Mère Térésa raconte qu’un jour qu’elle visitait une usine, elle s’approcha d’un ouvrier qui fabriquait des petites vis et lui demanda ce qu’il faisait. Il leva les yeux et répondit : « Je fabrique un avion. » - « Un avion ? » - « Oui, sans ces petites vis, l’avion ne volerait pas. » Et Mère Térésa de nous dire : « Voyez... chacun de nous est important dans le corps du Christ... Ne cessez pas de demander à Jésus de vous le faire comprendre. »… Important pour construire le corps du Christ... en faisant corps avec tous !

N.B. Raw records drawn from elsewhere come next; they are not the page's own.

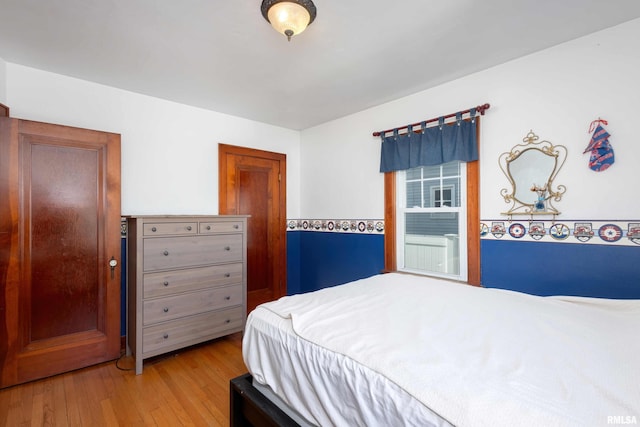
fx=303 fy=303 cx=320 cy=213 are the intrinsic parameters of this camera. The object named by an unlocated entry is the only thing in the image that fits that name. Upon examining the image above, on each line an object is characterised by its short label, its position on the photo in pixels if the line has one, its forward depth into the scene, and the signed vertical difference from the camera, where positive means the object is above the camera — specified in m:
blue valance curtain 2.58 +0.66
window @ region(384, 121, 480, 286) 2.57 +0.03
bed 0.83 -0.49
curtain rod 2.47 +0.88
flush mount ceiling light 1.56 +1.07
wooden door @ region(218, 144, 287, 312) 3.55 +0.13
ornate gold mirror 2.18 +0.30
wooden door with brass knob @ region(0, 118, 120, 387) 2.18 -0.24
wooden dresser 2.41 -0.56
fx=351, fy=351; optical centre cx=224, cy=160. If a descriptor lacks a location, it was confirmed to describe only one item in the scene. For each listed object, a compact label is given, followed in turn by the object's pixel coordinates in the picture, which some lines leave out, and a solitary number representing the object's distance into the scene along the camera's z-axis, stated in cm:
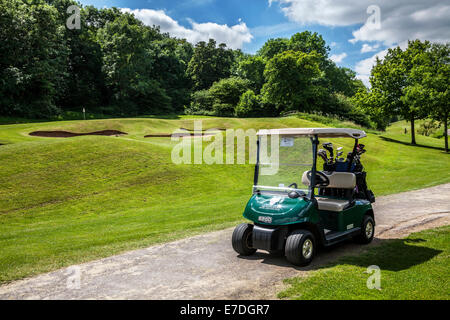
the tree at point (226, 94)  6575
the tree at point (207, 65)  8038
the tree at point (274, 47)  7819
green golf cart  698
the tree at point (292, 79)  5866
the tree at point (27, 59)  4606
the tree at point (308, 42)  7931
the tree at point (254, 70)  7656
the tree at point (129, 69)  6388
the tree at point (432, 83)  3647
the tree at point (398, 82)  4141
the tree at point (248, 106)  6322
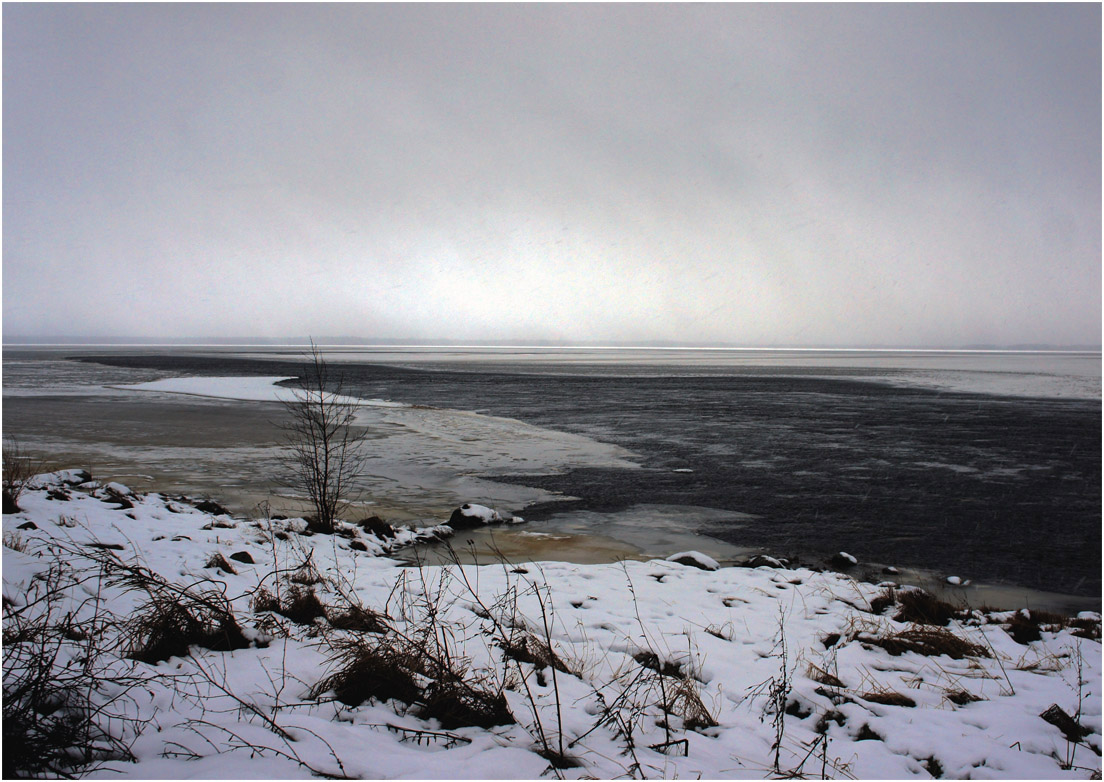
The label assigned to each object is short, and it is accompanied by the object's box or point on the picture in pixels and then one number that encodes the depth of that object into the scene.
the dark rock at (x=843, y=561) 9.42
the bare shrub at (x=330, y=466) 10.56
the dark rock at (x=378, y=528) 10.43
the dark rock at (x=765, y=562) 9.20
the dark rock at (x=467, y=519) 11.29
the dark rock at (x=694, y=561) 9.08
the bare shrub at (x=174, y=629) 4.60
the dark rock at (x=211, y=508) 11.05
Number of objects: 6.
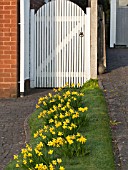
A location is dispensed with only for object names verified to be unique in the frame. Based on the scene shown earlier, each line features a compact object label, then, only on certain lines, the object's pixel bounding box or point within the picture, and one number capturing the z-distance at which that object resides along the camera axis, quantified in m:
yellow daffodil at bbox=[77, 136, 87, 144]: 6.31
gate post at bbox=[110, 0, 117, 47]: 25.95
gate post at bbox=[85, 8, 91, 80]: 12.69
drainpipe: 11.68
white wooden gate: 12.73
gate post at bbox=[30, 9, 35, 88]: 12.66
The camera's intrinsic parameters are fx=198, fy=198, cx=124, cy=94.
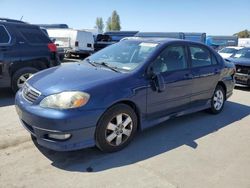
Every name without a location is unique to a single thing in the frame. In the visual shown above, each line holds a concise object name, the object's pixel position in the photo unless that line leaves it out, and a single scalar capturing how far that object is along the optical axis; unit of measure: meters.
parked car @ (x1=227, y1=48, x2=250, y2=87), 6.58
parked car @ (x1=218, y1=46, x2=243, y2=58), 10.46
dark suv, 4.54
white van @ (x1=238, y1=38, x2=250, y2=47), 21.98
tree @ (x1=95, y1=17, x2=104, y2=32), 65.73
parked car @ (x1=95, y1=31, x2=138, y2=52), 13.41
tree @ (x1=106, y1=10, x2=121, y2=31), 60.21
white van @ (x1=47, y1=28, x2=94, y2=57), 11.81
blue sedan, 2.46
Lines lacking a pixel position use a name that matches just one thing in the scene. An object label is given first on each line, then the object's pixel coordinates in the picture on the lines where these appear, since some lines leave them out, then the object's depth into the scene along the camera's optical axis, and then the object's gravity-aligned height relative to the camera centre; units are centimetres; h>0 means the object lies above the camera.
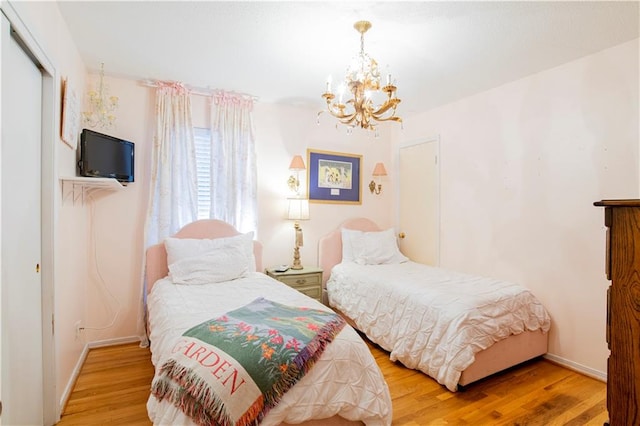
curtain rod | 324 +126
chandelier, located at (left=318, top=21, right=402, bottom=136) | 210 +80
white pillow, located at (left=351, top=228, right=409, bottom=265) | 370 -46
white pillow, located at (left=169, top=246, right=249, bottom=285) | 272 -51
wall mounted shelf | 213 +20
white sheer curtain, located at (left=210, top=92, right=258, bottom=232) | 335 +53
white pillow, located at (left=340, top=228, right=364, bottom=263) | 383 -39
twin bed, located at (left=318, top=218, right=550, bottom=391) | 227 -88
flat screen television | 243 +45
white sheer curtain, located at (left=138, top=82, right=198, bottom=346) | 307 +38
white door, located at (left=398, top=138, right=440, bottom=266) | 382 +12
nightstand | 333 -73
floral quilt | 128 -69
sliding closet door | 131 -13
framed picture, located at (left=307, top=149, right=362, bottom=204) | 392 +44
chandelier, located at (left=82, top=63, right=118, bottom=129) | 269 +91
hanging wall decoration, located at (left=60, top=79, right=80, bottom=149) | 204 +66
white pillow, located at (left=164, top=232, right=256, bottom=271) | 290 -34
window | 335 +45
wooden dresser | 87 -29
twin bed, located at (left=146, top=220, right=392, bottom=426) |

Que chacun de nous trouve donc sa place... et joue son silence juste ou sa note juste de la partition missionnaire... « Juste » c’est-à-dire plein d’amour !

Vous l’avez compris, c’est l’AMOUR qui est missionnaire.
L’Amour qui rayonne de lui-même dans le ministère de la joie,
l’Amour qui hâte l’Avènement du Royaume par le ministère du désir,
l’Amour qui est proclamé par les ministres de la Parole,
l’Amour qui est manifesté et partagé par la charité fraternelle,
par l’amitié avec tous qui construit la Famille universelle !
C’est toujours l’Amour en nous qui nous rend serviteurs...
et toujours serviteurs de l’Amour,
témoins de la Miséricorde !
Cet Amour qui se donne à nous, nous l’accueillons en cette Eucharistie... et, en rendant grâce de cet immense bonheur que nous avons de le connaître, nous renouvelons notre consécration à son service, pour toujours témoigner de sa Présence.